WORK TASK A:
In the blog post below answering reader mail, who was the author's last posting a response to?
WORK TASK B:
Write the next part of the blog post below answering reader mail, picking up right after its final sentence.

EXCERPTED TEXT below:

Sunday, December 24, 2006

responses to several who wrote in about my last posting

My last posting in response to Boris Gorbis generated a lot of mail, most of it not very complementary. As experienced as I am in this kind of give and take, and as determined as I am to bring a different perspective to Russian Jews, its painful to receive many of these messages, both on a personal level and because of what it says about how hardened so many people are, how convinced they are that we have nothing to look forward to but endless bloodletting. This attitude makes me very sad, but the attitude is clearly informed by the reality we all confront today and must struggle to transform.
Elena says I am incredibly naïve, and she doesn’t want to say ’stupid’, but clearly thinks so. Elena, I like to think I am neither and I also suspect I have spent more of my life in Israel than you have (correct me if I am wrong, Elena). So let me pose again this question to the collective of Soviet Jews in the U.S.; “Why do you suppose you are greater authorities on Israeli reality than someone like myself?’ I am more than willing to grant that you are greater authorities on Soviet reality than I am, but not Israeli or American reality. Is it just possible that you are distorting reality by seeing the political situations in both Israel and the U.S. through an ideological template formed in reaction to a no longer existent totalitarian construct called the Soviet Union?

End of EXCERPTED TEXT.
EXCERPTED DATA below:

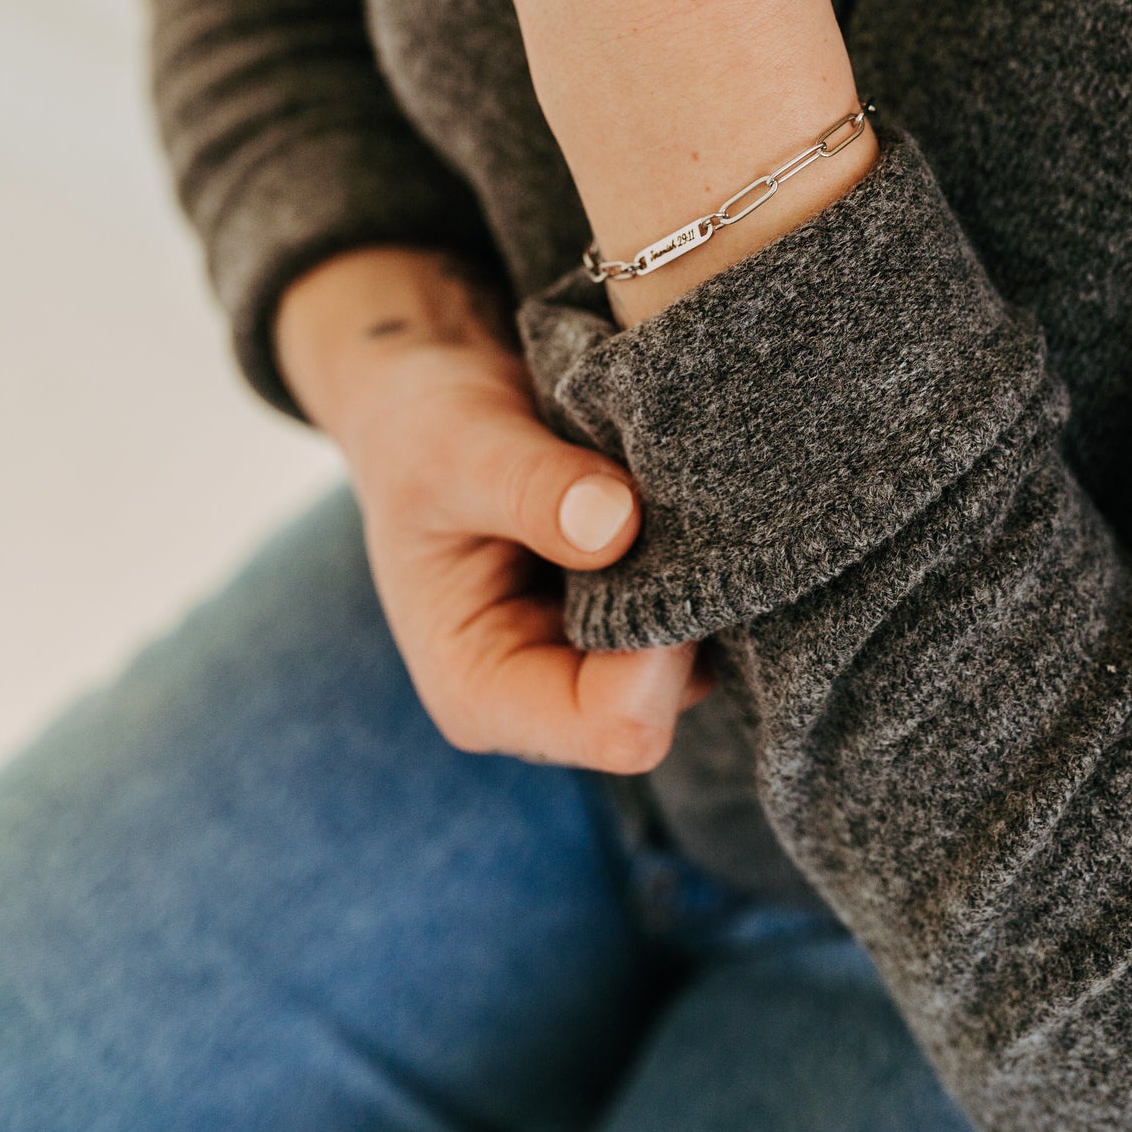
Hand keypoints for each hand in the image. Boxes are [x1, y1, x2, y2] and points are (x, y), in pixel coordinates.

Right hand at [277, 248, 706, 769]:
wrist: (433, 404)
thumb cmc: (425, 432)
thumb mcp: (460, 447)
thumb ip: (532, 487)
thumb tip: (618, 524)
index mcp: (480, 691)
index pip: (615, 726)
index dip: (661, 646)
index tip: (654, 537)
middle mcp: (545, 694)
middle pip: (669, 698)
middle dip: (684, 607)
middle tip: (667, 501)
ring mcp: (596, 660)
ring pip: (698, 654)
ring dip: (699, 576)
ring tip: (661, 490)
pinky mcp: (634, 619)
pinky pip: (704, 610)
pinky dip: (705, 558)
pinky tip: (678, 497)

End of EXCERPTED DATA.

OUTPUT A:
Boris Gorbis

OUTPUT B:
An anonymous responder who loves America nevertheless considers this country "zemlya nepugannyx idiotov" because we supposedly lean over backwards to understand the adversary’s point of view and because of that failing Khrushchev had us “beat by decades.” Well, the last time I looked, Khruschev’s system was on the ash heap of history and the writer of these lines was living in America, not the Soviet Union, so it would appear the American system, including our effort to understand the adversary’s point of view, worked a hell of a lot better than the supposedly more realistic and less naïve Soviet system. It ought to be obvious to any moderately sophisticated person that if you are likely to be far more effective in overcoming an adversary by understanding him/her than by reducing him/her to a stick figure of evil. Indeed, the West subverted the Soviet system by understanding that Russians were real people, not devils, who were attracted by consumer culture.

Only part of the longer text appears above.